* [Instructions for the task]
Rewrite the lines of the records below as a numbered list, omitting blank lines and the pictures.

* [Figure understanding records]
######

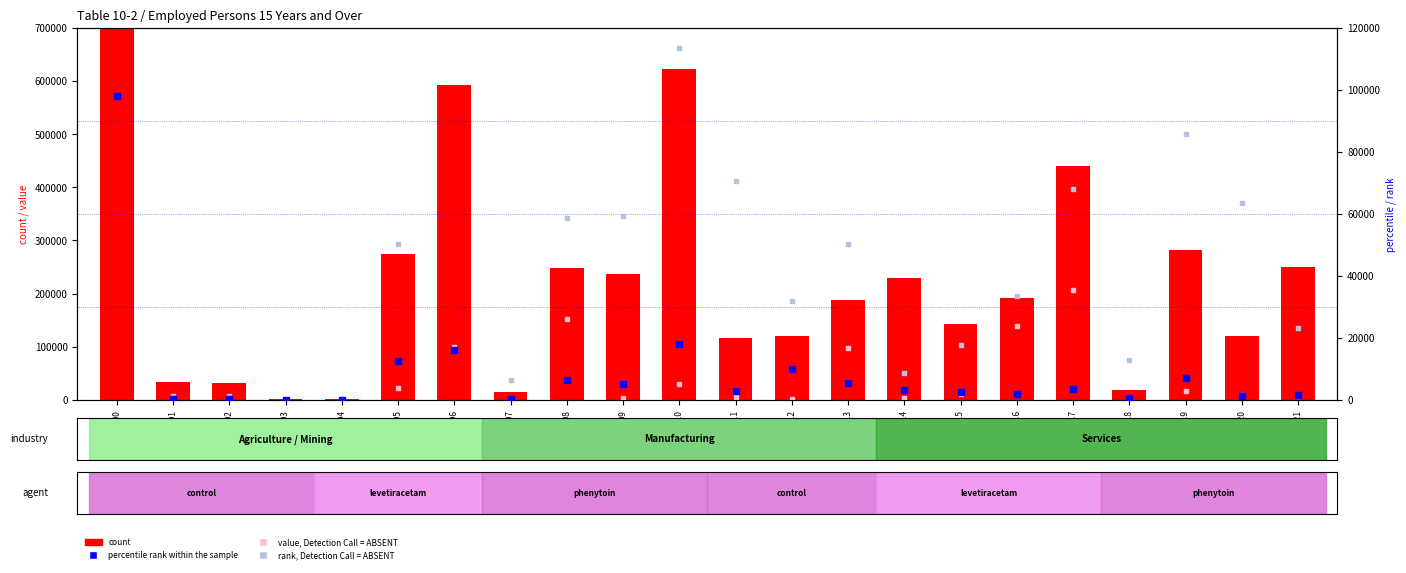

Which series has the widest spread of Y values?

count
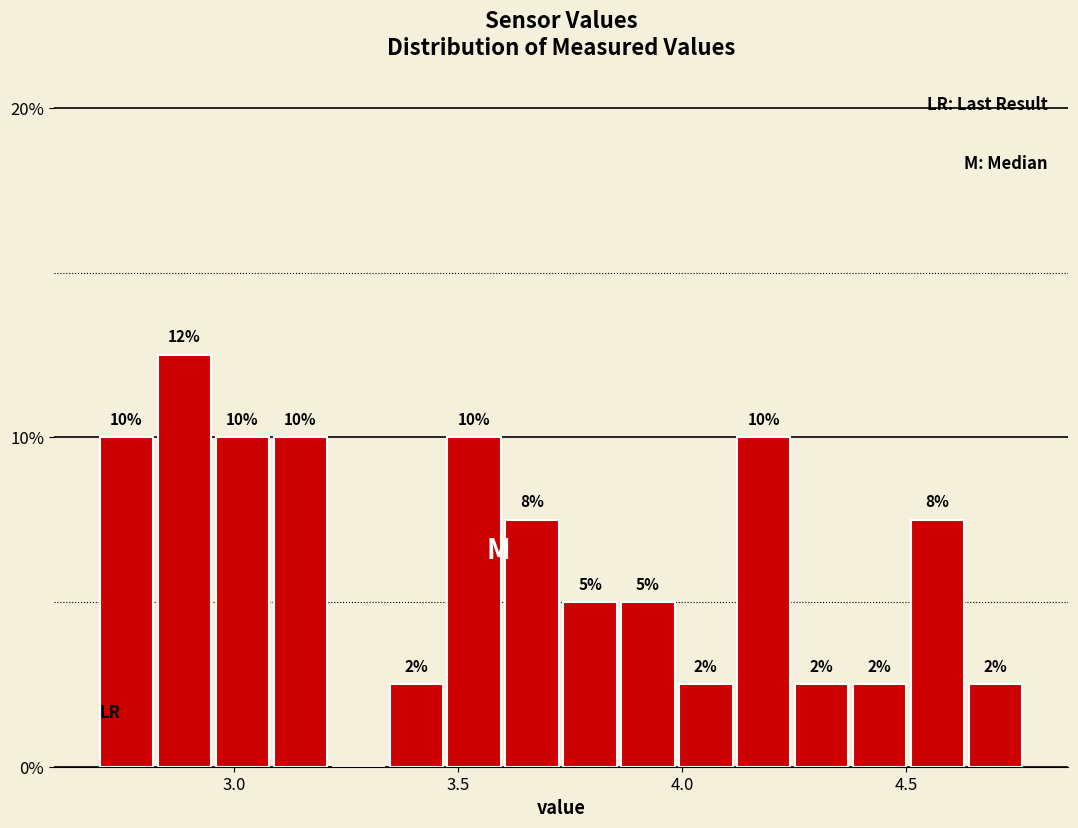

Around what value on the x-axis is the tallest bar? Give the approximate position of its centre, as read against the axis.

2.90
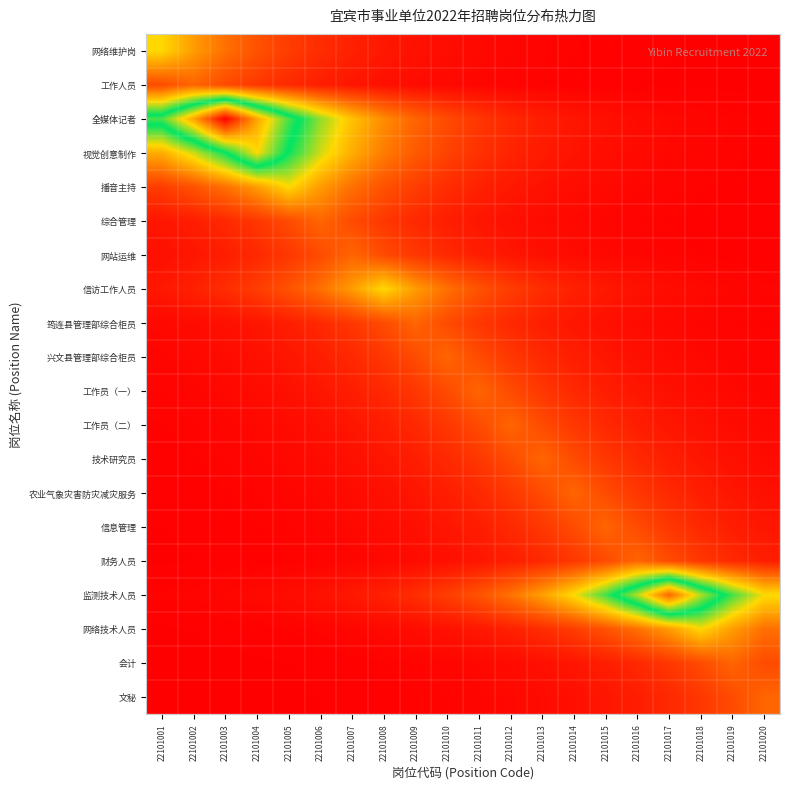

List the series in order of their peak value, highest first.

全媒体记者, 监测技术人员, 视觉创意制作, 网络维护岗, 播音主持, 信访工作人员, 网络技术人员, 工作人员, 综合管理, 网站运维, 筠连县管理部综合柜员, 兴文县管理部综合柜员, 工作员（一）, 工作员（二）, 技术研究员, 农业气象灾害防灾减灾服务, 信息管理, 财务人员, 会计, 文秘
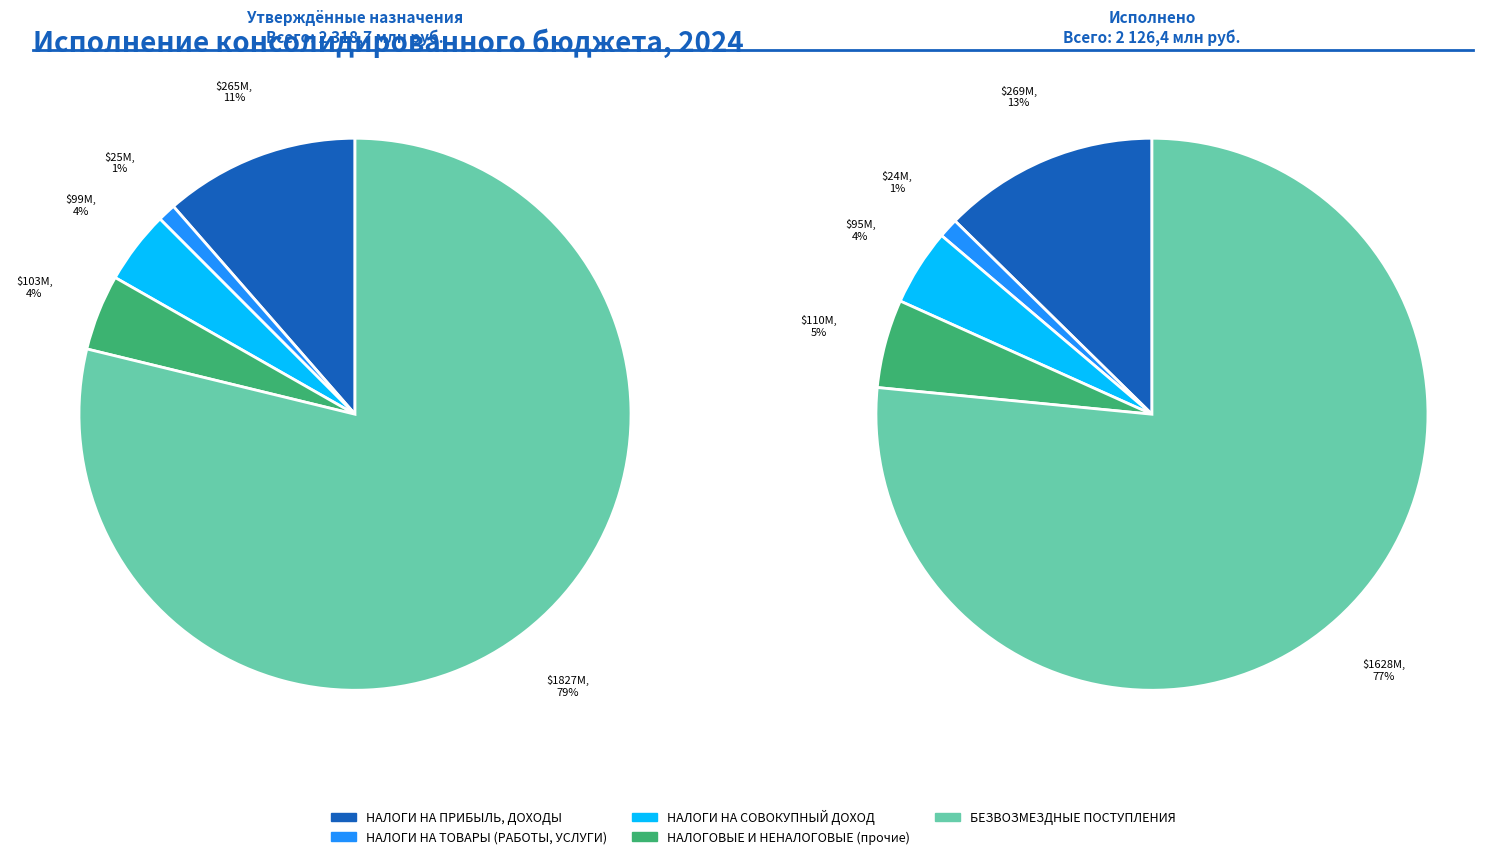

Which slice is the largest?

БЕЗВОЗМЕЗДНЫЕ ПОСТУПЛЕНИЯ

######

* [Reply to the exercise]
1. Which series has the widest spread of Y values?
2. count
3. Around what value on the x-axis is the tallest bar? Give the approximate position of its centre, as read against the axis.
4. 2.90
5. List the series in order of their peak value, highest first.
6. 全媒体记者, 监测技术人员, 视觉创意制作, 网络维护岗, 播音主持, 信访工作人员, 网络技术人员, 工作人员, 综合管理, 网站运维, 筠连县管理部综合柜员, 兴文县管理部综合柜员, 工作员（一）, 工作员（二）, 技术研究员, 农业气象灾害防灾减灾服务, 信息管理, 财务人员, 会计, 文秘
7. Which slice is the largest?
8. БЕЗВОЗМЕЗДНЫЕ ПОСТУПЛЕНИЯ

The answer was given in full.